COVID-19 cemented e-commerce into everyone’s daily habits in 2020, and as we look ahead, B2B e-commerce is quickly becoming the next frontier for founders and investors. The pandemic pushed businesses online, and the emergence of B2B marketplaces and e-commerce infrastructure is fueling a new wave of growth that’s estimated to reach $3.6 trillion in annual GMV by 2024.
But one major component remains missing from the stack: checkout, which has the opportunity to be the ultimate enabler for B2B e-commerce more broadly.
Historically, B2B e-commerce has been held back by deeply entrenched behaviors and a lack of cloud-based infrastructure.
The challenge of B2B e-commerce
Historically, B2B e-commerce has been held back by deeply entrenched behaviors and a lack of cloud-based infrastructure. While the market is quickly evolving, there are nuances to B2B purchases that make the path to purchase more complex than in consumer e-commerce. Broadly speaking, these constraints fall into three buckets:
Payments: PayPal unlocked the early days of consumer e-commerce, and Stripe’s ease of integrating card payments has powered the last decade. But in B2B, the challenge has always been that sellers don’t want to pay a 3% surcharge — so much so that they’d rather suffer through the pain of physical checks and accounts payable. In 2018, 60% of B2B payment flows were conducted via checks, and the persistence of nondigital payments has been a major bottleneck to e-commerce.
Permissions: Most B2B transactions go through contracting and procurement, which requires multiple parties to sign off on each transaction. This creates friction in the path to purchase, as the seller can’t tell if the buyer is authorized. Rather than being able to hit buy, buyers often need to fill out a form so a salesperson can get in touch.

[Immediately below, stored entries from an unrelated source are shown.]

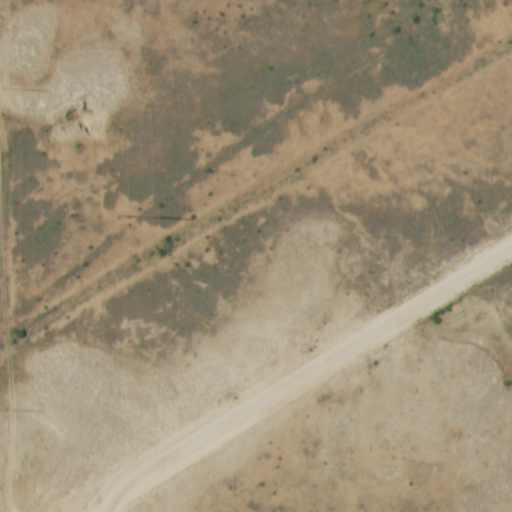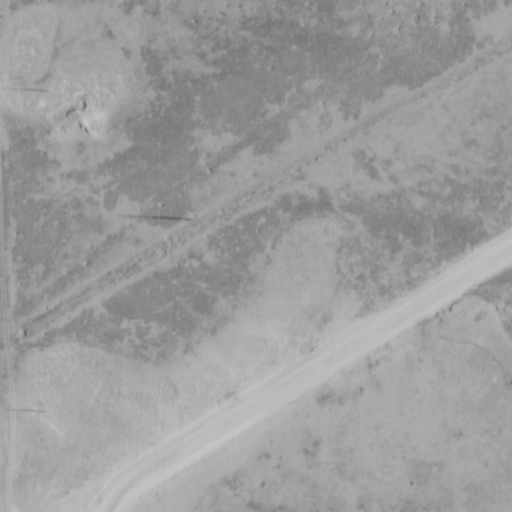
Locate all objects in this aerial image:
power tower: (3, 88)
power tower: (124, 217)
road: (313, 380)
power tower: (4, 407)
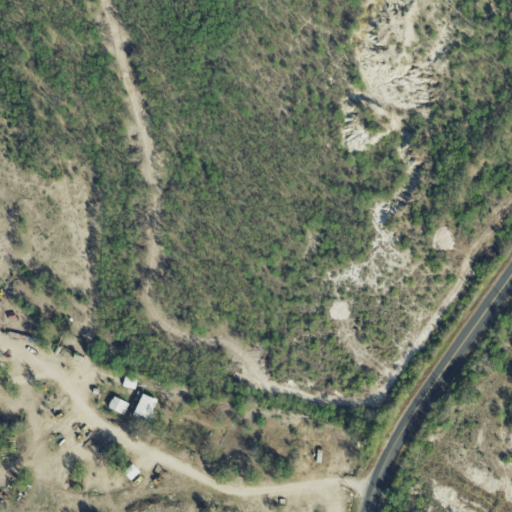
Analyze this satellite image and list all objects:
road: (430, 388)
quarry: (468, 441)
road: (169, 461)
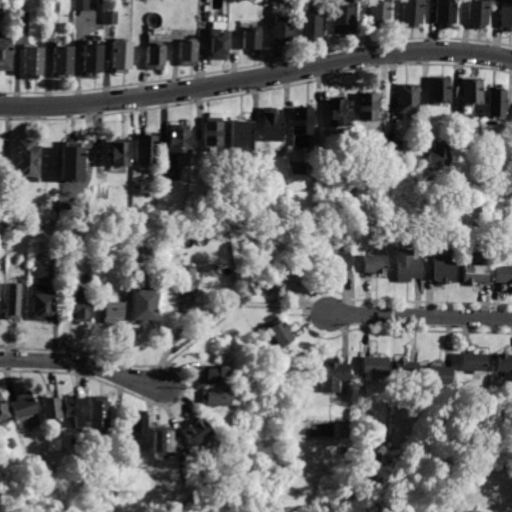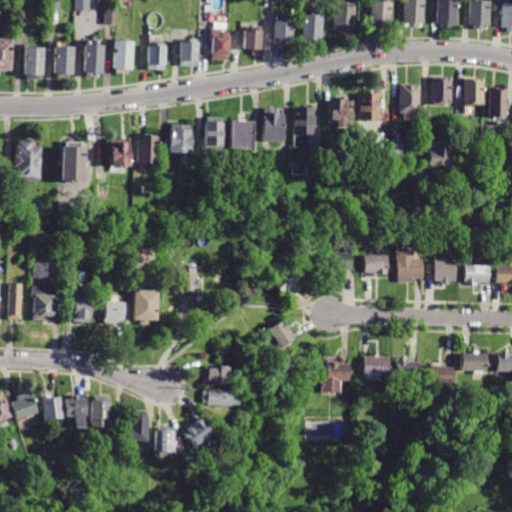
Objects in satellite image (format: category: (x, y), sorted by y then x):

This can slow the transaction from seconds to weeks.
Credit: The majority of B2B transactions are completed on some form of credit, be it working capital loans, factoring, or in the form of days payable. Credit applications are typically completed on paper forms (or at best hosted PDFs) that armies of people at internal credit departments review. For context, there are over 1,000 employees at John Deere with “credit” in their job descriptions. This costs a lot and results in sensitive information being shared on paper documents, which further slows the transaction.
The net result of these constraints is the inability to make instant online purchases, like we’re used to as consumers. It’s a combination of fintech problems that require a platform rather than a series of point solutions.
Why is checkout the answer?
While the term “checkout” may not seem particularly novel, modern checkout is a distinctly new category in fintech combining digital payments, identity, fraud, credit and much more. It creates a powerful network, the type that can not only build trust but enable one-click transactions at scale.